**THE PROBLEM**
Reproduce the material below verbatim, keeping every line, space and character unchanged.

— START —

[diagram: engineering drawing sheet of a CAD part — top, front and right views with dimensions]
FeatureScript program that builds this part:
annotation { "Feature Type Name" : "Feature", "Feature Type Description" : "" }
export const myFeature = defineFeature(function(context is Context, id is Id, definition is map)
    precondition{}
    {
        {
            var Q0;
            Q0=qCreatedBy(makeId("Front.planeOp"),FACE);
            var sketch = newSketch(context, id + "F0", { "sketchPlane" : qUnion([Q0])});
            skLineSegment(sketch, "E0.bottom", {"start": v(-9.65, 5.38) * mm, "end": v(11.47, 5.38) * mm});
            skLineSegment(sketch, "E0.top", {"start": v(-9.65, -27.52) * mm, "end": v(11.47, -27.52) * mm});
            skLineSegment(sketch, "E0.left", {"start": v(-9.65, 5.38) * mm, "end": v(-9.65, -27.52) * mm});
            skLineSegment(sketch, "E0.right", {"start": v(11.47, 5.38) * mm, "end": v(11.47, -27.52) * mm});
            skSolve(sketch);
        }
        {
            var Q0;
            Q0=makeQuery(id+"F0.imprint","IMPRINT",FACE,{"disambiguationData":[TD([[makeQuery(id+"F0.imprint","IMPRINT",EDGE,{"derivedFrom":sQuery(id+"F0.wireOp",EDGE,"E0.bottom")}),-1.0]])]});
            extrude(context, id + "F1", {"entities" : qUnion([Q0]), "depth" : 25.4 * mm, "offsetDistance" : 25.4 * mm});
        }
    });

— END —

**RESPONSE TO THIS TASK**
[diagram: engineering drawing sheet of a CAD part — top, front and right views with dimensions]
FeatureScript program that builds this part:
annotation { "Feature Type Name" : "Feature", "Feature Type Description" : "" }
export const myFeature = defineFeature(function(context is Context, id is Id, definition is map)
    precondition{}
    {
        {
            var Q0;
            Q0=qCreatedBy(makeId("Front.planeOp"),FACE);
            var sketch = newSketch(context, id + "F0", { "sketchPlane" : qUnion([Q0])});
            skLineSegment(sketch, "E0.bottom", {"start": v(-9.65, 5.38) * mm, "end": v(11.47, 5.38) * mm});
            skLineSegment(sketch, "E0.top", {"start": v(-9.65, -27.52) * mm, "end": v(11.47, -27.52) * mm});
            skLineSegment(sketch, "E0.left", {"start": v(-9.65, 5.38) * mm, "end": v(-9.65, -27.52) * mm});
            skLineSegment(sketch, "E0.right", {"start": v(11.47, 5.38) * mm, "end": v(11.47, -27.52) * mm});
            skSolve(sketch);
        }
        {
            var Q0;
            Q0=makeQuery(id+"F0.imprint","IMPRINT",FACE,{"disambiguationData":[TD([[makeQuery(id+"F0.imprint","IMPRINT",EDGE,{"derivedFrom":sQuery(id+"F0.wireOp",EDGE,"E0.bottom")}),-1.0]])]});
            extrude(context, id + "F1", {"entities" : qUnion([Q0]), "depth" : 25.4 * mm, "offsetDistance" : 25.4 * mm});
        }
    });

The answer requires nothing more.